Jeff Miller, the NFL’s Executive Vice President of Communications, Public Affairs and Policy described the data as “showing significant concussion reductions among players who wear Guardian Caps.” Hence the decision to permit players to wear them during regular season games.
The NFL’s lessons learned
In the 2000s and 2010s, the NFL was perceived as having been too slow to recognize, acknowledge and respond to the risk of concussions. The result was a class action settlement and a variety of changes to the way the NFL evaluated and treated concussions and approached other player health issues.
The NFL’s utilization of Guardian Caps is consistent with that changed approach. Moreover, it is consistent with the NFL’s obligations under the General Duty Clause of the OSH Act.
To establish a violation of the General Duty Clause, OSHA must establish that: (1) an activity or condition in the employer’s workplace presented a hazard to an employee; (2) either the employer or the industry recognized the condition or activity as a hazard; (3) the hazard was likely to cause, or actually caused, death or serious physical harm; and (4) a feasible means to eliminate or materially reduce the hazard existed.
As it concerns the NFL and concussions, the first three elements are easily established. At this point it is well-established and recognized by the NFL that playing in the NFL can cause serious physical harm, including specifically concussions. The question has often been whether there was a feasible means to eliminate or materially reduce those risks without fundamentally changing the nature of the sport.
According to the NFL’s own press release, the Guardian Cap does exactly that.
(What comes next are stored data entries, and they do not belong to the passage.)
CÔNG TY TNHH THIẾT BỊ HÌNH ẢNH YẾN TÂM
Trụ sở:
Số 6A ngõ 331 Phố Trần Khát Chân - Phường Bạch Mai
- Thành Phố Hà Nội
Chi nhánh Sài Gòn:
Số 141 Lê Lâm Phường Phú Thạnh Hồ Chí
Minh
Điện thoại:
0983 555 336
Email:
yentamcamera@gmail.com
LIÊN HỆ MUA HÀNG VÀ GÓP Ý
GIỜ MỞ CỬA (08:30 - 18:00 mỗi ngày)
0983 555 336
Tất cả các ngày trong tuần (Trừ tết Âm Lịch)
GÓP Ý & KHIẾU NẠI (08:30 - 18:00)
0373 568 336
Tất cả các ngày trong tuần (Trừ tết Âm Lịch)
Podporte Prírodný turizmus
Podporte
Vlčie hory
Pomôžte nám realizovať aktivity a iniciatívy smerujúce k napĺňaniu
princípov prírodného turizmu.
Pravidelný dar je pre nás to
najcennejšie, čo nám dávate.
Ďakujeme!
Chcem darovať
According to its website, Guardian Caps were created in 2010, though it is unclear when the product was sufficiently advanced for use by NFL clubs. Either way, they have been in use for several years now and had the NFL not expanded their usage, one could have reasonably questioned whether it was meeting its OSH Act obligations. Indeed, should the product and data continue to trend positively, it is possible that one day Guardian Caps will be mandatory for use in games.
[1] See Adam M. Finkel, Christopher R. Deubert, Orly Lobel, I. Glenn Cohen, and Holly Fernandez Lynch, The NFL as a Workplace: The Prospect of Applying Occupational Health and Safety Laws to Protect NFL Workers, 60 ARIZ. L. REV. 291 (2018).
[2] See Christopher R. Deubert and Aaron Caputo, Improving the Game: The Football Players Health Study at Harvard University and the 2020 NFL-NFLPA Collective Bargaining Agreement, 12 HARVARD J. SPORTS & ENT. L. 73 (2021).